Libc mem* benchmarks

This framework has been designed to evaluate and compare relative performance of memory function implementations on a particular machine.

It relies on:

  • libc.src.string.<mem_function>_benchmark to run the benchmarks for the particular <mem_function>.
  • libc-benchmark-analysis.py3 a tool to process the measurements into reports.

Benchmarking tool

Setup

cd llvm-project
cmake -B/tmp/build -Sllvm -DLLVM_ENABLE_PROJECTS='clang;clang-tools-extra;libc' -DCMAKE_BUILD_TYPE=Release -DLIBC_INCLUDE_BENCHMARKS=Yes -G Ninja
ninja -C /tmp/build libc.src.string.<mem_function>_benchmark

Note: The machine should run in performance mode. This is achieved by running:

cpupower frequency-set --governor performance

Usage

The benchmark can run in two modes:

  • stochastic mode returns the average time per call for a particular size distribution, this is the default,
  • sweep mode returns the average time per size over a range of sizes.

Each benchmark requires the --study-name to be set, this is a name to identify a run and provide label during analysis. If stochastic mode is being used, you must also provide --size-distribution-name to pick one of the available MemorySizeDistribution's.

It also provides optional flags:

  • --num-trials: repeats the benchmark more times, the analysis tool can take this into account and give confidence intervals.
  • --output: specifies a file to write the report - or standard output if not set.

Stochastic mode

This is the preferred mode to use.
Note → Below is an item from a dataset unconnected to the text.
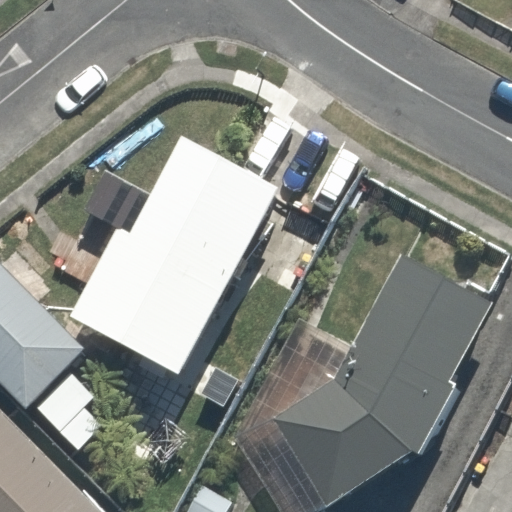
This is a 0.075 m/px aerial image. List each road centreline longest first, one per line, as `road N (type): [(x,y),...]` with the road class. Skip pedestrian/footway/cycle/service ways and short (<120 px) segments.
road 1 (residential): [(287,0),(333,36),(511,138)]
road 2 (residential): [(128,0),(0,106)]
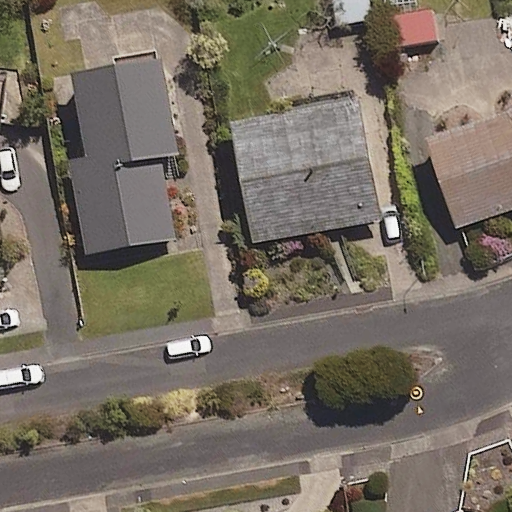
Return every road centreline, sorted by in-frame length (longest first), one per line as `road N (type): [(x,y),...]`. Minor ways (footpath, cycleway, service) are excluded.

The function parameters are randomized and the branch predictor is less likely to kick in.

/tmp/build/bin/libc.src.string.memcpy_benchmark \
    --study-name="new memcpy" \
    --size-distribution-name="memcpy Google A" \
    --num-trials=30 \
    --output=/tmp/benchmark_result.json

The --size-distribution-name flag is mandatory and points to one of the predefined distribution.

Note: These distributions are gathered from several important binaries at Google (servers, databases, realtime and batch jobs) and reflect the importance of focusing on small sizes.

Using a profiler to observe size distributions for calls into libc functions, it was found most operations act on a small number of bytes.

Function % of calls with size ≤ 128 % of calls with size ≤ 1024
memcpy 96% 99%
memset 91% 99.9%
memcmp1 99.5% ~100%

1 - The size refers to the size of the buffers to compare and not the number of bytes until the first difference.

Sweep mode

This mode is used to measure call latency per size for a certain range of sizes. Because it exercises the same size over and over again the branch predictor can kick in. It can still be useful to compare strength and weaknesses of particular implementations.

/tmp/build/bin/libc.src.string.memcpy_benchmark \
    --study-name="new memcpy" \
    --sweep-mode \
    --sweep-max-size=128 \
    --output=/tmp/benchmark_result.json

Analysis tool

Setup

Make sure to have matplotlib, pandas and seaborn setup correctly:

apt-get install python3-pip
pip3 install matplotlib pandas seaborn

You may need python3-gtk or similar package to display the graphs.

Usage

python3 libc/benchmarks/libc-benchmark-analysis.py3 /tmp/benchmark_result.json ...

When used with multiple trials Sweep Mode data the tool displays the 95% confidence interval.

When providing with multiple reports at the same time, all the graphs from the same machine are displayed side by side to allow for comparison.

The Y-axis unit can be changed via the --mode flag:

  • time displays the measured time (this is the default),
  • cycles displays the number of cycles computed from the cpu frequency,
  • bytespercycle displays the number of bytes per cycle (for Sweep Mode reports only).